## What to produce:
Rewrite the records below with every "LOC" changed to "lines of code", leaving everything else as it is.

## Records to process:

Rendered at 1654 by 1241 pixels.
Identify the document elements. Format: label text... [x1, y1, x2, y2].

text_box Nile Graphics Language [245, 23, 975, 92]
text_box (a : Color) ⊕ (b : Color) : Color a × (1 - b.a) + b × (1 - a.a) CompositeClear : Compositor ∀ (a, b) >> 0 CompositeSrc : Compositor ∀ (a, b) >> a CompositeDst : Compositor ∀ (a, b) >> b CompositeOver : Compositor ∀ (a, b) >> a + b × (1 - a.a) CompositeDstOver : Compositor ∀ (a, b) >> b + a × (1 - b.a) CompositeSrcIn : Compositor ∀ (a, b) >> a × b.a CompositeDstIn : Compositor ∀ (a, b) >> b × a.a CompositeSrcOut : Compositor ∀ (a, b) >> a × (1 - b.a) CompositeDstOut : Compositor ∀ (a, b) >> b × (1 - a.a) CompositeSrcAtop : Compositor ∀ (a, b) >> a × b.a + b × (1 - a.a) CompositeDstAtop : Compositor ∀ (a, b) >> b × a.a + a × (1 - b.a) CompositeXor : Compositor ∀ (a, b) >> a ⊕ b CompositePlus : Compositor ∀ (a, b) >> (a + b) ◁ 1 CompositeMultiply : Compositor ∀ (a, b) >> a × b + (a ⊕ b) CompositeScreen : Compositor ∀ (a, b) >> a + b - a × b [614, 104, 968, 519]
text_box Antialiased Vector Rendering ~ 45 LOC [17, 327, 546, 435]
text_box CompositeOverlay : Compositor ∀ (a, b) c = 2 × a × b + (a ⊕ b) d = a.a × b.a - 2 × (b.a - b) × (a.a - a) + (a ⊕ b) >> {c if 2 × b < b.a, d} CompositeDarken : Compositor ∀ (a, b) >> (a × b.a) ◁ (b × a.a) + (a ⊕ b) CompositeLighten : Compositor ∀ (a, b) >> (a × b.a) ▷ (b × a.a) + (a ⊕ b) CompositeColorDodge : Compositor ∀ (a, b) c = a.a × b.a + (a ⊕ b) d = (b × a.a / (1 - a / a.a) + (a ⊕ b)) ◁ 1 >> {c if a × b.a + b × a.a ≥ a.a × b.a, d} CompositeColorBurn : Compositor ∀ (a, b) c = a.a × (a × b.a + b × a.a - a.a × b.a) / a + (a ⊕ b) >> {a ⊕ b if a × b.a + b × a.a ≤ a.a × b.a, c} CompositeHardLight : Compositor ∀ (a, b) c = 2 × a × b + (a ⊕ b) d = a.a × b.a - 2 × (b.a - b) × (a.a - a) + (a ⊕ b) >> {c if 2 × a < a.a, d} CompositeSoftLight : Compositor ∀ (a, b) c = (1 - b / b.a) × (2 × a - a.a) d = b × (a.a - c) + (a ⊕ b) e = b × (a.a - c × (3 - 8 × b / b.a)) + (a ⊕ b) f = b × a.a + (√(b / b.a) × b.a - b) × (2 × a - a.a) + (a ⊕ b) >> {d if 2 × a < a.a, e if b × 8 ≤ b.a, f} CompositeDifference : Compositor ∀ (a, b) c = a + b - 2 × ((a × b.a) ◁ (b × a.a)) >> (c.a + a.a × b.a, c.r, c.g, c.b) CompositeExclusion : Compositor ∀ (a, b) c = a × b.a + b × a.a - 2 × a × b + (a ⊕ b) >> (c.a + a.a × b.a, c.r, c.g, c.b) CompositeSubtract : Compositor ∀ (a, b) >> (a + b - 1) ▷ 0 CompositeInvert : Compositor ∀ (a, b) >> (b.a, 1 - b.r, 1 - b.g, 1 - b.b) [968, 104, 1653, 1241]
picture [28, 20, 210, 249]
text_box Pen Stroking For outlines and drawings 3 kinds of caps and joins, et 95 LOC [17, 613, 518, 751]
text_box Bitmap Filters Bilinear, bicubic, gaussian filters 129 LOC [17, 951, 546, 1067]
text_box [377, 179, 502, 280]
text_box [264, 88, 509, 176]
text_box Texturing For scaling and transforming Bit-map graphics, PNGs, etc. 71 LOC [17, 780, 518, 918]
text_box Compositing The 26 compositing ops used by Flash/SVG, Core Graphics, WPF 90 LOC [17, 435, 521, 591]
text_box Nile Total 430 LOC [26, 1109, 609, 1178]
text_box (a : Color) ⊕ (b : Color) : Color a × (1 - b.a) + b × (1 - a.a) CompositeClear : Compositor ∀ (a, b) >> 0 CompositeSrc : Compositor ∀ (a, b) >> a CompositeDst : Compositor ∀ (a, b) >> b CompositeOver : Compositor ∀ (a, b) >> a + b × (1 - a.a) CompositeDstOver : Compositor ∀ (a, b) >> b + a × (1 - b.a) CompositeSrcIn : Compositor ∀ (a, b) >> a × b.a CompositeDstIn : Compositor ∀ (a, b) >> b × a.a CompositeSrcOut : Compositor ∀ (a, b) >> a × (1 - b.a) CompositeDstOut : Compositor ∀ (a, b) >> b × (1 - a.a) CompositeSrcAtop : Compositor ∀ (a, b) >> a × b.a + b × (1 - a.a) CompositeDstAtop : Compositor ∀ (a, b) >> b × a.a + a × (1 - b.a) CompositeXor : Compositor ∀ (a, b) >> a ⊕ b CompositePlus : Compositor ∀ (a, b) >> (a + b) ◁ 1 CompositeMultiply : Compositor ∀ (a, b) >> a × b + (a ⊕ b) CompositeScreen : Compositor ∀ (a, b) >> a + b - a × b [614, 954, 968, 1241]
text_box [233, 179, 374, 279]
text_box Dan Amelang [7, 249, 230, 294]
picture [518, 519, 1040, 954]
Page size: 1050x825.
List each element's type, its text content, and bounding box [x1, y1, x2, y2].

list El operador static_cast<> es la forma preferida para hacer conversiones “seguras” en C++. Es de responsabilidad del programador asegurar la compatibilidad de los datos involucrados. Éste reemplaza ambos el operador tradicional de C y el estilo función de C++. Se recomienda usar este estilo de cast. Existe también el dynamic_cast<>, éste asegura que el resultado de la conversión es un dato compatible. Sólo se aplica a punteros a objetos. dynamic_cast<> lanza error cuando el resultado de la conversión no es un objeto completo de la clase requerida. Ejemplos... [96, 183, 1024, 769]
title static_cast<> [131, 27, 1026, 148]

## Expected answer:
Rendered at 1654 by 1241 pixels.
Identify the document elements. Format: label text... [x1, y1, x2, y2].

text_box Nile Graphics Language [245, 23, 975, 92]
text_box (a : Color) ⊕ (b : Color) : Color a × (1 - b.a) + b × (1 - a.a) CompositeClear : Compositor ∀ (a, b) >> 0 CompositeSrc : Compositor ∀ (a, b) >> a CompositeDst : Compositor ∀ (a, b) >> b CompositeOver : Compositor ∀ (a, b) >> a + b × (1 - a.a) CompositeDstOver : Compositor ∀ (a, b) >> b + a × (1 - b.a) CompositeSrcIn : Compositor ∀ (a, b) >> a × b.a CompositeDstIn : Compositor ∀ (a, b) >> b × a.a CompositeSrcOut : Compositor ∀ (a, b) >> a × (1 - b.a) CompositeDstOut : Compositor ∀ (a, b) >> b × (1 - a.a) CompositeSrcAtop : Compositor ∀ (a, b) >> a × b.a + b × (1 - a.a) CompositeDstAtop : Compositor ∀ (a, b) >> b × a.a + a × (1 - b.a) CompositeXor : Compositor ∀ (a, b) >> a ⊕ b CompositePlus : Compositor ∀ (a, b) >> (a + b) ◁ 1 CompositeMultiply : Compositor ∀ (a, b) >> a × b + (a ⊕ b) CompositeScreen : Compositor ∀ (a, b) >> a + b - a × b [614, 104, 968, 519]
text_box Antialiased Vector Rendering ~ 45 lines of code [17, 327, 546, 435]
text_box CompositeOverlay : Compositor ∀ (a, b) c = 2 × a × b + (a ⊕ b) d = a.a × b.a - 2 × (b.a - b) × (a.a - a) + (a ⊕ b) >> {c if 2 × b < b.a, d} CompositeDarken : Compositor ∀ (a, b) >> (a × b.a) ◁ (b × a.a) + (a ⊕ b) CompositeLighten : Compositor ∀ (a, b) >> (a × b.a) ▷ (b × a.a) + (a ⊕ b) CompositeColorDodge : Compositor ∀ (a, b) c = a.a × b.a + (a ⊕ b) d = (b × a.a / (1 - a / a.a) + (a ⊕ b)) ◁ 1 >> {c if a × b.a + b × a.a ≥ a.a × b.a, d} CompositeColorBurn : Compositor ∀ (a, b) c = a.a × (a × b.a + b × a.a - a.a × b.a) / a + (a ⊕ b) >> {a ⊕ b if a × b.a + b × a.a ≤ a.a × b.a, c} CompositeHardLight : Compositor ∀ (a, b) c = 2 × a × b + (a ⊕ b) d = a.a × b.a - 2 × (b.a - b) × (a.a - a) + (a ⊕ b) >> {c if 2 × a < a.a, d} CompositeSoftLight : Compositor ∀ (a, b) c = (1 - b / b.a) × (2 × a - a.a) d = b × (a.a - c) + (a ⊕ b) e = b × (a.a - c × (3 - 8 × b / b.a)) + (a ⊕ b) f = b × a.a + (√(b / b.a) × b.a - b) × (2 × a - a.a) + (a ⊕ b) >> {d if 2 × a < a.a, e if b × 8 ≤ b.a, f} CompositeDifference : Compositor ∀ (a, b) c = a + b - 2 × ((a × b.a) ◁ (b × a.a)) >> (c.a + a.a × b.a, c.r, c.g, c.b) CompositeExclusion : Compositor ∀ (a, b) c = a × b.a + b × a.a - 2 × a × b + (a ⊕ b) >> (c.a + a.a × b.a, c.r, c.g, c.b) CompositeSubtract : Compositor ∀ (a, b) >> (a + b - 1) ▷ 0 CompositeInvert : Compositor ∀ (a, b) >> (b.a, 1 - b.r, 1 - b.g, 1 - b.b) [968, 104, 1653, 1241]
picture [28, 20, 210, 249]
text_box Pen Stroking For outlines and drawings 3 kinds of caps and joins, et 95 lines of code [17, 613, 518, 751]
text_box Bitmap Filters Bilinear, bicubic, gaussian filters 129 lines of code [17, 951, 546, 1067]
text_box [377, 179, 502, 280]
text_box [264, 88, 509, 176]
text_box Texturing For scaling and transforming Bit-map graphics, PNGs, etc. 71 lines of code [17, 780, 518, 918]
text_box Compositing The 26 compositing ops used by Flash/SVG, Core Graphics, WPF 90 lines of code [17, 435, 521, 591]
text_box Nile Total 430 lines of code [26, 1109, 609, 1178]
text_box (a : Color) ⊕ (b : Color) : Color a × (1 - b.a) + b × (1 - a.a) CompositeClear : Compositor ∀ (a, b) >> 0 CompositeSrc : Compositor ∀ (a, b) >> a CompositeDst : Compositor ∀ (a, b) >> b CompositeOver : Compositor ∀ (a, b) >> a + b × (1 - a.a) CompositeDstOver : Compositor ∀ (a, b) >> b + a × (1 - b.a) CompositeSrcIn : Compositor ∀ (a, b) >> a × b.a CompositeDstIn : Compositor ∀ (a, b) >> b × a.a CompositeSrcOut : Compositor ∀ (a, b) >> a × (1 - b.a) CompositeDstOut : Compositor ∀ (a, b) >> b × (1 - a.a) CompositeSrcAtop : Compositor ∀ (a, b) >> a × b.a + b × (1 - a.a) CompositeDstAtop : Compositor ∀ (a, b) >> b × a.a + a × (1 - b.a) CompositeXor : Compositor ∀ (a, b) >> a ⊕ b CompositePlus : Compositor ∀ (a, b) >> (a + b) ◁ 1 CompositeMultiply : Compositor ∀ (a, b) >> a × b + (a ⊕ b) CompositeScreen : Compositor ∀ (a, b) >> a + b - a × b [614, 954, 968, 1241]
text_box [233, 179, 374, 279]
text_box Dan Amelang [7, 249, 230, 294]
picture [518, 519, 1040, 954]
Page size: 1050x825.
List each element's type, its text content, and bounding box [x1, y1, x2, y2].

list El operador static_cast<> es la forma preferida para hacer conversiones “seguras” en C++. Es de responsabilidad del programador asegurar la compatibilidad de los datos involucrados. Éste reemplaza ambos el operador tradicional de C y el estilo función de C++. Se recomienda usar este estilo de cast. Existe también el dynamic_cast<>, éste asegura que el resultado de la conversión es un dato compatible. Sólo se aplica a punteros a objetos. dynamic_cast<> lanza error cuando el resultado de la conversión no es un objeto completo de la clase requerida. Ejemplos... [96, 183, 1024, 769]
title static_cast<> [131, 27, 1026, 148]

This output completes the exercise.